# Work request 1
Please reproduce everything in the industrial digitization excerpt from "If you’re a" down to "huge operational issues.".
# Work request 2
In the industrial digitization excerpt, how much does each battery plant cost?

# Text block
========================================

As we build data over time, it can also start to simulate and use AI and help come up with solutions. The industries that are most interested in this are the ones with the highest capex as this speeds up things.

If you’re a battery manufacturer today, you’re probably sold out for the next six years. Your biggest issue is you cannot build these plants fast enough, each plant costing €5 billion or more. Once you have created them, you probably have a utilisation of 70-80 percent, which is far from the 100 percent that you need. You’re going to have huge operational issues.

The digital metaverse allows you to design the plant, simulate it, and optimise it digitally, and then take up construction, which makes the commissioning faster and more efficient. It’s like you’re turbocharged, and run much faster than everybody else.

Siemens had started its digital business before Covid hit. The pandemic expedited digital adoption across industries, and you had an early mover’s advantage. Now, in the last three years, there are many companies that have entered the industrial digitisation space; has it become more competitive?

========================================

Stored data entries
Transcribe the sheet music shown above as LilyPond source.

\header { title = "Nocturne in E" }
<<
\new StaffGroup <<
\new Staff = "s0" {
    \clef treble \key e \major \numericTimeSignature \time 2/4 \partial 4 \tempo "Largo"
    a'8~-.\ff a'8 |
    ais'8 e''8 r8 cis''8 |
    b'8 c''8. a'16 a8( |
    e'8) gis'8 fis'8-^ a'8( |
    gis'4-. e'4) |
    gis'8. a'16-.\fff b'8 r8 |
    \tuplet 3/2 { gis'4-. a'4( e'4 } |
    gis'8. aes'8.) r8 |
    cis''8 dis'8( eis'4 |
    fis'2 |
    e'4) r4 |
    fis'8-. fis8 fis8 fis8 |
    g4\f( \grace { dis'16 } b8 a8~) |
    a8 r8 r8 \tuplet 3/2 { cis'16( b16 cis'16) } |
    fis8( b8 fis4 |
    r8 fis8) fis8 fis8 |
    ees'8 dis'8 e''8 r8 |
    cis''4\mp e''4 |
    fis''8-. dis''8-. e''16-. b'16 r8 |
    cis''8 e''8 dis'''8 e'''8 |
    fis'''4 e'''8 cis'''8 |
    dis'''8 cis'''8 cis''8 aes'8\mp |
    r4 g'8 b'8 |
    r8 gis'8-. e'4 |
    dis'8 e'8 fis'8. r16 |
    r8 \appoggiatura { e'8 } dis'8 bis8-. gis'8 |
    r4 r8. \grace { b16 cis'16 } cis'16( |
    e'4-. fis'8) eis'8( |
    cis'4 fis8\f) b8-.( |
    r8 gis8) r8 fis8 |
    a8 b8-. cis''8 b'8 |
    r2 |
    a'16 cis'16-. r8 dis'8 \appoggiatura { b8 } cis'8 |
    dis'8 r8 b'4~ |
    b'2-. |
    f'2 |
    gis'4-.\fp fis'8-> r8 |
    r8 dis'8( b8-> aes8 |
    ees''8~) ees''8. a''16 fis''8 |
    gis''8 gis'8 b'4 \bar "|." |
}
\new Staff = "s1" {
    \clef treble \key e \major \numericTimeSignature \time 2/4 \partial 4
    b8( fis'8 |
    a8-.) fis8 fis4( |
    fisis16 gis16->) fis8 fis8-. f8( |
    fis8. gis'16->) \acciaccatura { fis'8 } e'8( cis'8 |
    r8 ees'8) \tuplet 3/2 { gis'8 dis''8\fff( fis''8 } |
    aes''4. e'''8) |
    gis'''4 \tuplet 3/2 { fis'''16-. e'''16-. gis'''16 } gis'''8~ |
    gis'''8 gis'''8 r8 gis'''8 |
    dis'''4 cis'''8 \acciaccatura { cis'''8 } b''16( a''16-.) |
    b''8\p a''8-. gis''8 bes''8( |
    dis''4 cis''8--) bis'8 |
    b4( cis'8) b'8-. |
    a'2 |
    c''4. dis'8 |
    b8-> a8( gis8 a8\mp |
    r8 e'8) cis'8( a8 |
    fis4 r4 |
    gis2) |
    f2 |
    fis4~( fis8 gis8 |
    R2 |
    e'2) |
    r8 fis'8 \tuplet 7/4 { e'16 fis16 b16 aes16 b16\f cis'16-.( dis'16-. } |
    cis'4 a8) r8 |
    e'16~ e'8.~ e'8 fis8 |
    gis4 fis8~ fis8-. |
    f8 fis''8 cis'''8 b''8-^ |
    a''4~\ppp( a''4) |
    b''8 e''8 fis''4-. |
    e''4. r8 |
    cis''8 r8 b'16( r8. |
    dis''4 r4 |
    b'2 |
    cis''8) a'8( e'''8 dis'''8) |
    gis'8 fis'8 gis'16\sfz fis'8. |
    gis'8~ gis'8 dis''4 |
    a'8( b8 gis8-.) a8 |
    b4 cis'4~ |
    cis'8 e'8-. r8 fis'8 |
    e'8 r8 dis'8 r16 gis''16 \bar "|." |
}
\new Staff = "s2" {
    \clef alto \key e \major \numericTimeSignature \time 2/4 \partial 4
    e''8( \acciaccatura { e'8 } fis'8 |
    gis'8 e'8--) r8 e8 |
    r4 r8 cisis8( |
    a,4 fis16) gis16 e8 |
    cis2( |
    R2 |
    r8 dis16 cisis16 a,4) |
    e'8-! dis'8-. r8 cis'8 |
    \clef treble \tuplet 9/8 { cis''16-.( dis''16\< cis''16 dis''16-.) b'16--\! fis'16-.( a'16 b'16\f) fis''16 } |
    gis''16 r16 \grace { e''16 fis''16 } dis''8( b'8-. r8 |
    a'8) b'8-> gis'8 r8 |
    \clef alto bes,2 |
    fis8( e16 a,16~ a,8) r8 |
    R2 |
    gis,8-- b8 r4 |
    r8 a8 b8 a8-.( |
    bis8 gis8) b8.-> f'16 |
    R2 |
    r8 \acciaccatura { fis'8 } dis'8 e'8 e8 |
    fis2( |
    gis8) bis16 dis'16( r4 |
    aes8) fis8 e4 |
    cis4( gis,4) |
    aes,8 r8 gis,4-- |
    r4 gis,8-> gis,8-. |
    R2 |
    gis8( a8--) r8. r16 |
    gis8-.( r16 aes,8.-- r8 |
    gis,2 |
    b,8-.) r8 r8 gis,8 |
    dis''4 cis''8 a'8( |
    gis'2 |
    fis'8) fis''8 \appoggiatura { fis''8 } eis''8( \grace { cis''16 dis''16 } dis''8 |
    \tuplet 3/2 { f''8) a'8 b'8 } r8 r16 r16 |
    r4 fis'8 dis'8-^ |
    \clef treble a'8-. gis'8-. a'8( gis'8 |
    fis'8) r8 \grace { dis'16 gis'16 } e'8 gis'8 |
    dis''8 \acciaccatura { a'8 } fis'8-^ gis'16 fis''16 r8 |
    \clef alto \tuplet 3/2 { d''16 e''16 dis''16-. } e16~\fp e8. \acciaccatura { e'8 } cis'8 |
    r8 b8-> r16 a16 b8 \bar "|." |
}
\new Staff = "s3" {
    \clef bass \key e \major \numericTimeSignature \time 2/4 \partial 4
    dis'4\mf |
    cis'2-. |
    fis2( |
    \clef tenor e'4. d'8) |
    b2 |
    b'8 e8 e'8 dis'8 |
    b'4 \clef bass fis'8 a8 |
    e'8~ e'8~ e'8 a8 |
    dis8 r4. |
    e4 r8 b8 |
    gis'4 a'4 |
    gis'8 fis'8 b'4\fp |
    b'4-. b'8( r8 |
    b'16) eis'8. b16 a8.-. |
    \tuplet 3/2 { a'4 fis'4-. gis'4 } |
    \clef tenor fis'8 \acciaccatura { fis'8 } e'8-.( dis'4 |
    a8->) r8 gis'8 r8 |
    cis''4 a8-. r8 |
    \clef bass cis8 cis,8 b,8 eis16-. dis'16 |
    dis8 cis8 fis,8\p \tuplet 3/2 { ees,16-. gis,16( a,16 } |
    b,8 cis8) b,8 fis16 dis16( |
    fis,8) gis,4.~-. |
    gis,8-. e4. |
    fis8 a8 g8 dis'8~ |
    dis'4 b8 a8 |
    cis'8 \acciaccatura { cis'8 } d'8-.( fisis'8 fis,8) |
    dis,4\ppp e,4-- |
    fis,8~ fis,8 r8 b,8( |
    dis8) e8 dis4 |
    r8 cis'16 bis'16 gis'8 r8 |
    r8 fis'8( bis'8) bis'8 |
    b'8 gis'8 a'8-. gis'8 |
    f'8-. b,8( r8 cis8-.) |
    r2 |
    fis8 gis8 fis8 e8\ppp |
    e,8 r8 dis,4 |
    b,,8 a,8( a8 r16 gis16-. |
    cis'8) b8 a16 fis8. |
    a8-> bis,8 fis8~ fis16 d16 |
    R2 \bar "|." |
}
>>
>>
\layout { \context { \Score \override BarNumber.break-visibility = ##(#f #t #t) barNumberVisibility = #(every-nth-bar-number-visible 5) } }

========================================

# Exercise result 1
If you’re a battery manufacturer today, you’re probably sold out for the next six years. Your biggest issue is you cannot build these plants fast enough, each plant costing €5 billion or more. Once you have created them, you probably have a utilisation of 70-80 percent, which is far from the 100 percent that you need. You’re going to have huge operational issues.

# Exercise result 2
Each plant costs €5 billion or more.